Какая ты умнинькая, какая ты миленькая! какое длинное письмо! как оно дельно! благодарствуй, женка. Продолжай, как начала, и я век за тебя буду бога молить. Заключай с поваром какие хочешь условия, только бы не был я принужден, отобедав дома, ужинать в клобе. Каретник мой плут; взял с меня за починку 500 руб., а в один месяц карета моя хоть брось. Это мне наука: не иметь дела с полу-талантами. Фрибелиус или Иохим взяли бы с меня 100 р. [лу] лишних, но за то не надули бы меня. Ради бога, Машу не пачкай ни сливками, ни мазью. Я твоей Уткиной плохо верю. К стати: смотри, не брюхата ли ты, а в таком случае береги себя на первых порах. Верьхом не езди, а кокетничай как-нибудь иначе. Здесь о тебе все отзываются очень благосклонно. Твой Давыдов, говорят, женится на дурнушке. Вчера [761]
рассказали мне анекдот, который тебе сообщаю. В 1831 году, февр.[аля] 18 была свадьба на Никитской в приходе вознесения. Во время церемонии двое молодых людей разговаривали между собою. Один из них нежно утешал другого, несчастного любовника венчаемой девицы. А несчастный любовник, с воздыханием и слезами, надеялся современем забыть безумную страсть etc. etc. etc. [762]. Княжны Вяз[емские] слышали весь разговор и думают, что несчастный любовник был Давыдов. А я так думаю, Петушков или Буянов или паче Сорохтин. Ты как? не правда ли, интересный анекдот? Твое намерение съездить к Плетневу похвально, но соберешься ли ты? съезди, женка, спасибо скажу. Что люди наши? каково с ними ладишь?
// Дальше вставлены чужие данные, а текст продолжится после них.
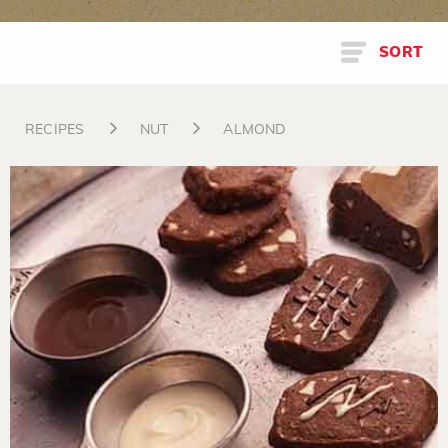
SORT
RECIPES
NUT
ALMOND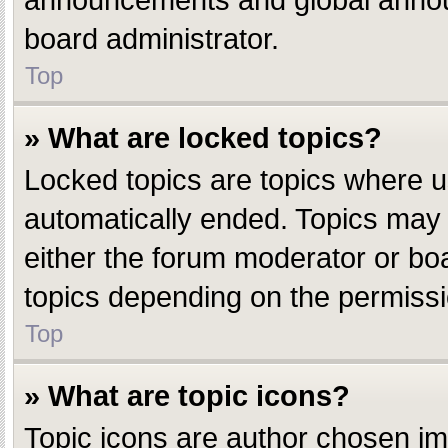
announcements and global announ
board administrator.
Top
» What are locked topics?
Locked topics are topics where u
automatically ended. Topics may
either the forum moderator or bo
topics depending on the permissi
Top
» What are topic icons?
Topic icons are author chosen ima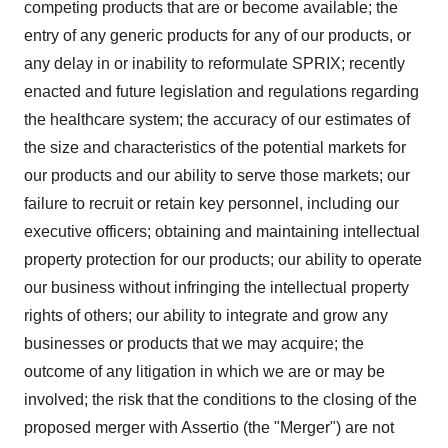
competing products that are or become available; the
entry of any generic products for any of our products, or
any delay in or inability to reformulate SPRIX; recently
enacted and future legislation and regulations regarding
the healthcare system; the accuracy of our estimates of
the size and characteristics of the potential markets for
our products and our ability to serve those markets; our
failure to recruit or retain key personnel, including our
executive officers; obtaining and maintaining intellectual
property protection for our products; our ability to operate
our business without infringing the intellectual property
rights of others; our ability to integrate and grow any
businesses or products that we may acquire; the
outcome of any litigation in which we are or may be
involved; the risk that the conditions to the closing of the
proposed merger with Assertio (the "Merger") are not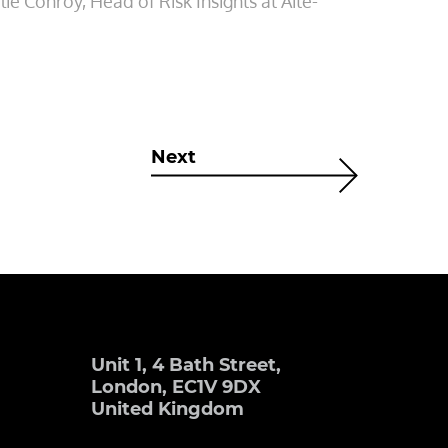
ie Conroy, Head of Risk Insights at Aite-
Next
Unit 1, 4 Bath Street,
London, EC1V 9DX
United Kingdom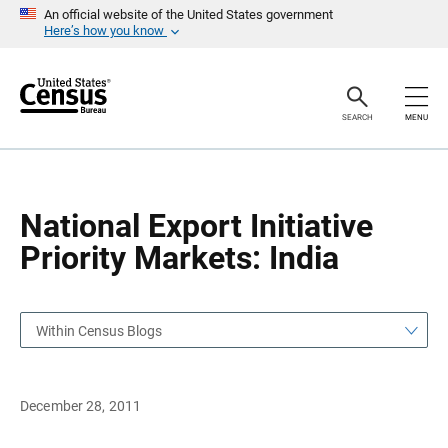
S
S
An official website of the United States government
k
k
Here’s how you know
i
i
p
p
H
N
e
a
a
v
SEARCH
MENU
d
i
e
g
r
a
t
i
o
National Export Initiative
n
Priority Markets: India
Within Census Blogs
December 28, 2011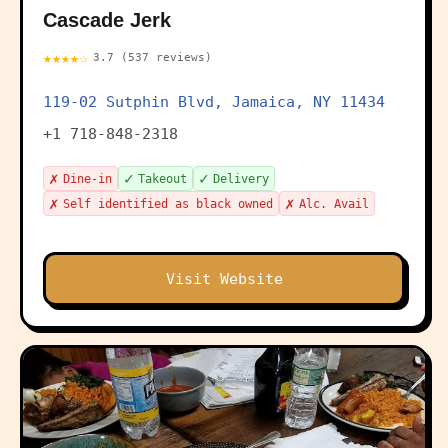
Cascade Jerk
★★★★☆
3.7 (537 reviews)
119-02 Sutphin Blvd, Jamaica, NY 11434
+1 718-848-2318
✗
✓
✓
Dine-in
Takeout
Delivery
✗
✗
Self identified as black owned
Alc. Avail
Visit Website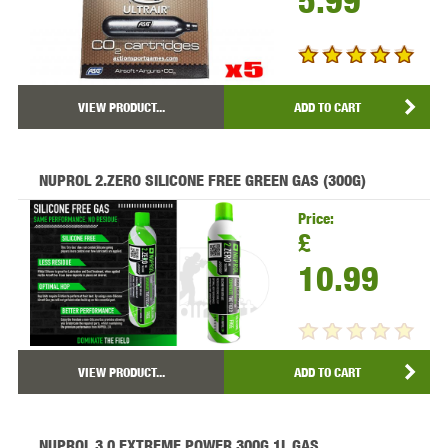
5.99
VIEW PRODUCT...
ADD TO CART
NUPROL 2.ZERO SILICONE FREE GREEN GAS (300G)
Price:
£
10.99
VIEW PRODUCT...
ADD TO CART
NUPROL 3.0 EXTREME POWER 300G 1L GAS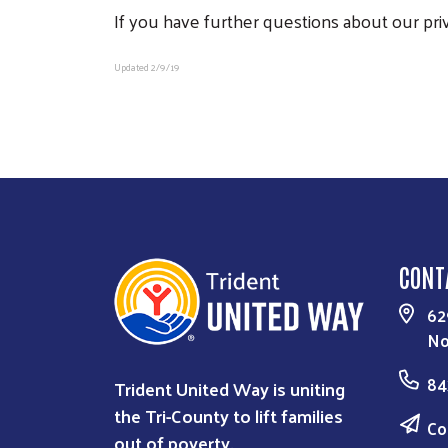
If you have further questions about our pri
Updated 2/9/19
CONT
62
No
84
Trident United Way is uniting
the Tri-County to lift families
Co
out of poverty.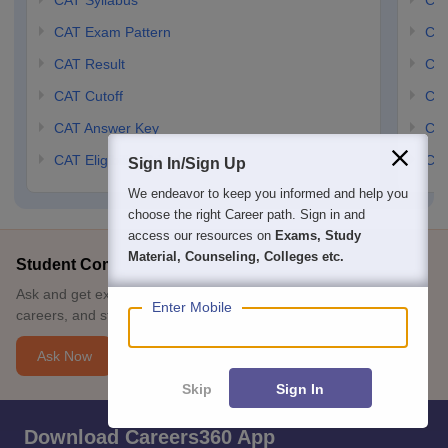
CAT Syllabus
CMA
CAT Exam Pattern
CMA
CAT Result
CMA
CAT Cutoff
CMA
CAT Answer Key
CM
CAT Eligibility Criteria
CMA
Sign In/Sign Up
We endeavor to keep you informed and help you
choose the right Career path. Sign in and
access our resources on
Exams, Study
Material, Counseling, Colleges etc.
Student Community: Where Questions Find Answers
Ask and get expert answers on exams, counselling, admissions,
Enter Mobile
careers, and study options.
Ask Now
Skip
Sign In
Download Careers360 App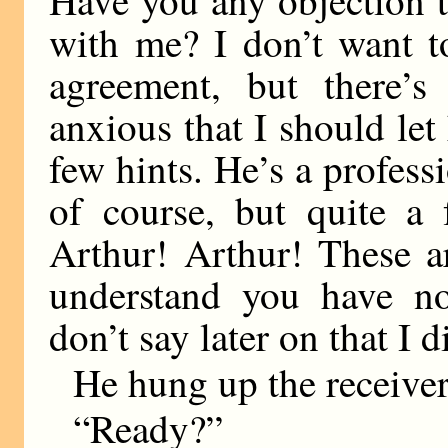
with me? I don’t want t
agreement, but there’
anxious that I should le
few hints. He’s a professi
of course, but quite 
Arthur! Arthur! These a
understand you have no
don’t say later on that I 
He hung up the receiver
“Ready?”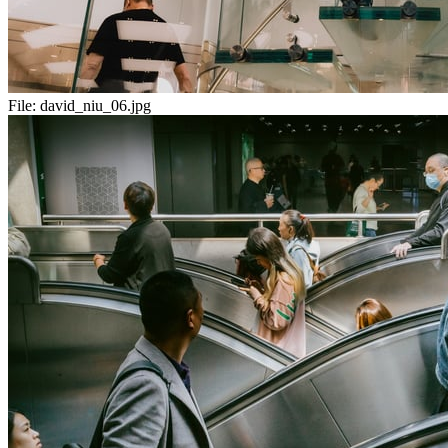
File:
david_niu_06.jpg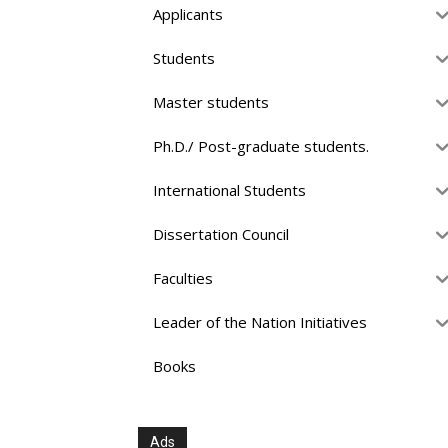
Applicants
Students
Master students
Ph.D./ Post-graduate students.
International Students
Dissertation Council
Faculties
Leader of the Nation Initiatives
Books
Ads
Вчера был я у Вяземской, у ней отправлялся обоз и я было с ним отправил к тебе письмо, но письмо забыли, а я его тебе препровождаю, чтоб не пропала ни строка пера моего для тебя и для потомства. Нащокин мил до чрезвычайности. У него проявились два новые лица в числе челядинцев. Актер, игравший вторых любовников, ныне разбитый параличем и совершенно одуревший, и монах, перекрест из жидов, обвешенный веригами, представляющий нам в лицах жидовскую синагогу, и рассказывающий нам соблазнительные анекдоты о московских монашинках. Нащокин говорит ему: ходи ко мне всякой день обедать и ужинать, волочись за моею девичьей, но только не сводничай Окулову. Каков отшельник? он смешит меня до упаду, но не понимаю, как можно жить, окруженным такою сволочью. Букли я отослал к Малиновским, они велели звать меня на вечер, но вероятно не поеду. Дела мои принимают вид хороший. Завтра начну хлопотать, и если через неделю не кончу, то оставлю всё на попечение Нащокину, а сам отправлюсь к тебе — мой ангел, милая моя женка. Покаместь прощай, Христос с тобою и с Машей. Видишь ли ты Катерину Ивановну? сердечно ей кланяюсь, и цалую ручку ей и тебе, мой ангел.Важное открытие: Иполит говорит по-французски.
Вчера только успел отправить письмо на почту, получил от тебя целых три. Спасибо, жена. Спасибо и за то, что ложишься рано спать. Нехорошо только, что ты пускаешься в разные кокетства; принимать Пушкина тебе не следовало, во первых, потому что при мне он у нас ни разу не был, а во вторых, хоть я в тебе и уверен, но не должно свету подавать повод к сплетням. В следствии сего деру тебя за ухо и цалую нежно, как будто ни в чем не бывало. Здесь я живу смирно и порядочно; хлопочу по делам, слушаю Нащокина и читаю Mémoires de Diderot [763]
. Был вечор у Вяземской и видел у ней le beau Bézobrazof [764], который так же нежно обошелся со мною, как Александров у Бобринской. Помнишь? Это весьма тронуло мое сердце. Прощай. Кто-то ко мне входит.Фальшивая тревога: Иполит принес мне кофей. Сегодня еду слушать Давыдова, не твоего супиранта, а профессора; но я ни до каких Давыдовых, кроме Дениса, не охотник — а в Московском университете я оглашенный. Мое появление произведет шум и соблазн, а это приятно щекотит мое самолюбие.
Опять тревога — Муханов прислал мне разносчика с пастилою. Прощай. Христос с тобою и с Машею.
Цалую ручку у К.[атерины] Ив.[ановны]. Не забудь же.